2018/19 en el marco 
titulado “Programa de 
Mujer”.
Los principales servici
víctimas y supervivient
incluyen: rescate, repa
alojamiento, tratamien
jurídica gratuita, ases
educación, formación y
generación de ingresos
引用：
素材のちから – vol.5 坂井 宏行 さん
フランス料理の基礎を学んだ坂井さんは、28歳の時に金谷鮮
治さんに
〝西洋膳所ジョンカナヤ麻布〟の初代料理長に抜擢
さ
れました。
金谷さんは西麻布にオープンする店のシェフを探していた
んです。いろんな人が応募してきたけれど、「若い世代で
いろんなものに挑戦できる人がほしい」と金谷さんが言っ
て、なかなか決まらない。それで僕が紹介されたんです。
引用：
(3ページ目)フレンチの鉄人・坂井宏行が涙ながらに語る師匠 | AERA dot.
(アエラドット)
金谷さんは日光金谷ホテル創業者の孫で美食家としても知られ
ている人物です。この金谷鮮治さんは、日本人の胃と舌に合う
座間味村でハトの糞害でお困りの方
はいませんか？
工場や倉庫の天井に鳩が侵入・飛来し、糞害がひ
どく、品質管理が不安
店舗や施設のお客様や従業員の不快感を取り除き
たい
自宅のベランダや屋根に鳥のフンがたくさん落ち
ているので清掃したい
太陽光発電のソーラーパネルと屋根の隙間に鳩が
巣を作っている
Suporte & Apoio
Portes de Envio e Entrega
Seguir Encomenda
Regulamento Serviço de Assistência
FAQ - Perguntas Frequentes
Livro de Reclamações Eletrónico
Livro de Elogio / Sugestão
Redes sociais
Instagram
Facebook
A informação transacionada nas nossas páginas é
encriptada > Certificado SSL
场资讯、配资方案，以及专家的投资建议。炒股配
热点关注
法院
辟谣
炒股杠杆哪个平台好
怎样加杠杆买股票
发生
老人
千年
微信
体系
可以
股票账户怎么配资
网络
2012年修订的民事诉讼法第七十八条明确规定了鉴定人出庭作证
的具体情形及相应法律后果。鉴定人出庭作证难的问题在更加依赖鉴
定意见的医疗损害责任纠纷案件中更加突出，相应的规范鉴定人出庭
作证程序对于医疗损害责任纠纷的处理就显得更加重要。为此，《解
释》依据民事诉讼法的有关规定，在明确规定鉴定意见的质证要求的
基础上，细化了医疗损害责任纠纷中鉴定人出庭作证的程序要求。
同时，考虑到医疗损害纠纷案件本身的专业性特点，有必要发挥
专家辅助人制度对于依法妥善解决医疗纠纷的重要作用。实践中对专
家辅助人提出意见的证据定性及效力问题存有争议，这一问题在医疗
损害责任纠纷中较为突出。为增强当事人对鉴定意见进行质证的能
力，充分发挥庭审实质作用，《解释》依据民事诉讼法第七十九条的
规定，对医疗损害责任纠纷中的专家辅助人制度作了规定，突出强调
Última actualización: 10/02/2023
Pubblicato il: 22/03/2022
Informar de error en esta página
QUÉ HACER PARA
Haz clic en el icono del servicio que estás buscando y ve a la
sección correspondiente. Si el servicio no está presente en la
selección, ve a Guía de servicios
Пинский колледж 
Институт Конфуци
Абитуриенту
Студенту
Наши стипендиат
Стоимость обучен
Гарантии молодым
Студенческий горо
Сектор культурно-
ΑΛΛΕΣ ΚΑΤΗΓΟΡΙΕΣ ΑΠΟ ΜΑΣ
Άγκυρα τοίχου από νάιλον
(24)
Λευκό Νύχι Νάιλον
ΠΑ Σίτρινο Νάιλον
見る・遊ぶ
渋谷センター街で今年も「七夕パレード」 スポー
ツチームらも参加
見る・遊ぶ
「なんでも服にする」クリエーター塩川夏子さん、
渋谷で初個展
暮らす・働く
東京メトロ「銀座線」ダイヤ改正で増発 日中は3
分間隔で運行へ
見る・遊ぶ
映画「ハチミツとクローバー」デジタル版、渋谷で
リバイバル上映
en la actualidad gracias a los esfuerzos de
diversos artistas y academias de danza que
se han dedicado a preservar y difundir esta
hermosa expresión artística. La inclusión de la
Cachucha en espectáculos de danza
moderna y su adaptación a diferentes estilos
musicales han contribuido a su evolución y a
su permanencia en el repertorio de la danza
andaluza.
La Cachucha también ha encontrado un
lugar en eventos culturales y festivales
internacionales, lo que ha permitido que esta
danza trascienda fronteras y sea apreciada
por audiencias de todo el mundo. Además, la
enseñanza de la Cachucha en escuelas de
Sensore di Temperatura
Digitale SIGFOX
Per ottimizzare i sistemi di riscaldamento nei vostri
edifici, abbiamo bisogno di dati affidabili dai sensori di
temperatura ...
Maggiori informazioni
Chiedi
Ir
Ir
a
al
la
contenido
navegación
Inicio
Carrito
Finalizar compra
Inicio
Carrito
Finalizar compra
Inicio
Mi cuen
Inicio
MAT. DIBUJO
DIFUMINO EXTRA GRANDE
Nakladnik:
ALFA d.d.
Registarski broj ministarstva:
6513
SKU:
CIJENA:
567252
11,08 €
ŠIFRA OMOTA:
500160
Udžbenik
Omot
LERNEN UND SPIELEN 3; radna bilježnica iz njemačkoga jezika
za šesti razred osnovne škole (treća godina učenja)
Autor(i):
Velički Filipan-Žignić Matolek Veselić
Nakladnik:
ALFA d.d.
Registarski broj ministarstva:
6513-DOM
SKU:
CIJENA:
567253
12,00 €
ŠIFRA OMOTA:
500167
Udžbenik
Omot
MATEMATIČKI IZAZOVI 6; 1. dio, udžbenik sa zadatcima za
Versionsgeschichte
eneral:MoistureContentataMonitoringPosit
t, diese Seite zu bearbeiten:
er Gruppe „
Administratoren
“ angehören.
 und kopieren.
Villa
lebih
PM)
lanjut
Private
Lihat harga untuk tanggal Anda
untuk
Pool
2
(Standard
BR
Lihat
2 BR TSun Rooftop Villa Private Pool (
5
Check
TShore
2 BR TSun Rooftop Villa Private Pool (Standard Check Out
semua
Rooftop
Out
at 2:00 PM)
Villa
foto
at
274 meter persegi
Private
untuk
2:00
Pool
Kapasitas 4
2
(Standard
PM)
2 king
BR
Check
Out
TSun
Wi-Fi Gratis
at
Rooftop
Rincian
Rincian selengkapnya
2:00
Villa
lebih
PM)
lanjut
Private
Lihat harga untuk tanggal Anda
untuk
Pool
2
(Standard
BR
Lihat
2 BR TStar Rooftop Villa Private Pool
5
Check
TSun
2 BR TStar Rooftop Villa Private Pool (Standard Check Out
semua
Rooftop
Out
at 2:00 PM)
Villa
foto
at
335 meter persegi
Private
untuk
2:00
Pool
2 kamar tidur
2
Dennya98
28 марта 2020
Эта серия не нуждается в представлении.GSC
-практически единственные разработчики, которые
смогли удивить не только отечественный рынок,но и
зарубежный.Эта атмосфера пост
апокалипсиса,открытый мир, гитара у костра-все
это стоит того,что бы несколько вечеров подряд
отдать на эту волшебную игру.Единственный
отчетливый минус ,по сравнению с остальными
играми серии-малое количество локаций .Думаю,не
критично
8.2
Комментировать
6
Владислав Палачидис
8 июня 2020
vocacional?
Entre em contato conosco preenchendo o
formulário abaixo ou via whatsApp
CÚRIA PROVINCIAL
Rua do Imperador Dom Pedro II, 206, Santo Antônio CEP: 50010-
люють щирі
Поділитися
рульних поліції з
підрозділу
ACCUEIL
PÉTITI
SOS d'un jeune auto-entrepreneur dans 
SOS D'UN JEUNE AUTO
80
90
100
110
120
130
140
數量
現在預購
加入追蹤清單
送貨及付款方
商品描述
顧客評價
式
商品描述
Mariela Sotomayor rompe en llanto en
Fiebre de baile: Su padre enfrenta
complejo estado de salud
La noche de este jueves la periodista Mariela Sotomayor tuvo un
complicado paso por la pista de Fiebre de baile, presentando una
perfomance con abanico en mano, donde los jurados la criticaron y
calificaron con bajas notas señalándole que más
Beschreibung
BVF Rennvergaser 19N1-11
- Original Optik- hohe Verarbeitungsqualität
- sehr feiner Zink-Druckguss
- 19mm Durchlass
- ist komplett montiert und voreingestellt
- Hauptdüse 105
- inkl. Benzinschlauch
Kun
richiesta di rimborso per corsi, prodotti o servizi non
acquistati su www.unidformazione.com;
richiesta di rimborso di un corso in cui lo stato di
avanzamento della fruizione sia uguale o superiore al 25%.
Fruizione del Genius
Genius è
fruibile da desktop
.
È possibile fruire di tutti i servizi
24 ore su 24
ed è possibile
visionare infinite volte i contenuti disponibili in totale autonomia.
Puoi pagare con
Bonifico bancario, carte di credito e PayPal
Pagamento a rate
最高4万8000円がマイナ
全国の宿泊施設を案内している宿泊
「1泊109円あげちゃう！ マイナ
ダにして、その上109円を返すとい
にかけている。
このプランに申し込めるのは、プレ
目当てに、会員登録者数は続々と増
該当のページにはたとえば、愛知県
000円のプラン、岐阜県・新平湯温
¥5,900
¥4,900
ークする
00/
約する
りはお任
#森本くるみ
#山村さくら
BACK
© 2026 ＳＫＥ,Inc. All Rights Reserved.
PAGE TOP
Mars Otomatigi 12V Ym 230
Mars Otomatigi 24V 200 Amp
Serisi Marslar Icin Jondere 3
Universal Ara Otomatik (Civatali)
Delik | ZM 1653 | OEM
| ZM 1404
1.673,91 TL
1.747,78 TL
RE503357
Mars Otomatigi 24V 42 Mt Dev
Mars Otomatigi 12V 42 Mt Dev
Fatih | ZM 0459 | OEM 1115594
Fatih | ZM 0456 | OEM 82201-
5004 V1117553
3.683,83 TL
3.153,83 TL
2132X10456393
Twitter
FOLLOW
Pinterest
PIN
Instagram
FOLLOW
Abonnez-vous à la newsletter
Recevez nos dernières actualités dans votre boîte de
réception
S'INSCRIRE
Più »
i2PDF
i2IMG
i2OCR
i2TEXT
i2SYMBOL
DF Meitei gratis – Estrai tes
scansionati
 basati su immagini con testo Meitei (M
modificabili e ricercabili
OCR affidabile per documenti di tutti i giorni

★ ★ ★ ★

Exercise goal → Could you turn the listing above, from its first line through the line containing "Livro de Reclamações Eletrónico", into a numbered list with blank lines dropped?

Your solution →
1. 2018/19 en el marco 
2. titulado “Programa de 
3. Mujer”.
4. Los principales servici
5. víctimas y supervivient
6. incluyen: rescate, repa
7. alojamiento, tratamien
8. jurídica gratuita, ases
9. educación, formación y
10. generación de ingresos
11. 引用：
12. 素材のちから – vol.5 坂井 宏行 さん
13. フランス料理の基礎を学んだ坂井さんは、28歳の時に金谷鮮
14. 治さんに
15. 〝西洋膳所ジョンカナヤ麻布〟の初代料理長に抜擢
16. さ
17. れました。
18. 金谷さんは西麻布にオープンする店のシェフを探していた
19. んです。いろんな人が応募してきたけれど、「若い世代で
20. いろんなものに挑戦できる人がほしい」と金谷さんが言っ
21. て、なかなか決まらない。それで僕が紹介されたんです。
22. 引用：
23. (3ページ目)フレンチの鉄人・坂井宏行が涙ながらに語る師匠 | AERA dot.
24. (アエラドット)
25. 金谷さんは日光金谷ホテル創業者の孫で美食家としても知られ
26. ている人物です。この金谷鮮治さんは、日本人の胃と舌に合う
27. 座間味村でハトの糞害でお困りの方
28. はいませんか？
29. 工場や倉庫の天井に鳩が侵入・飛来し、糞害がひ
30. どく、品質管理が不安
31. 店舗や施設のお客様や従業員の不快感を取り除き
32. たい
33. 自宅のベランダや屋根に鳥のフンがたくさん落ち
34. ているので清掃したい
35. 太陽光発電のソーラーパネルと屋根の隙間に鳩が
36. 巣を作っている
37. Suporte & Apoio
38. Portes de Envio e Entrega
39. Seguir Encomenda
40. Regulamento Serviço de Assistência
41. FAQ - Perguntas Frequentes
42. Livro de Reclamações Eletrónico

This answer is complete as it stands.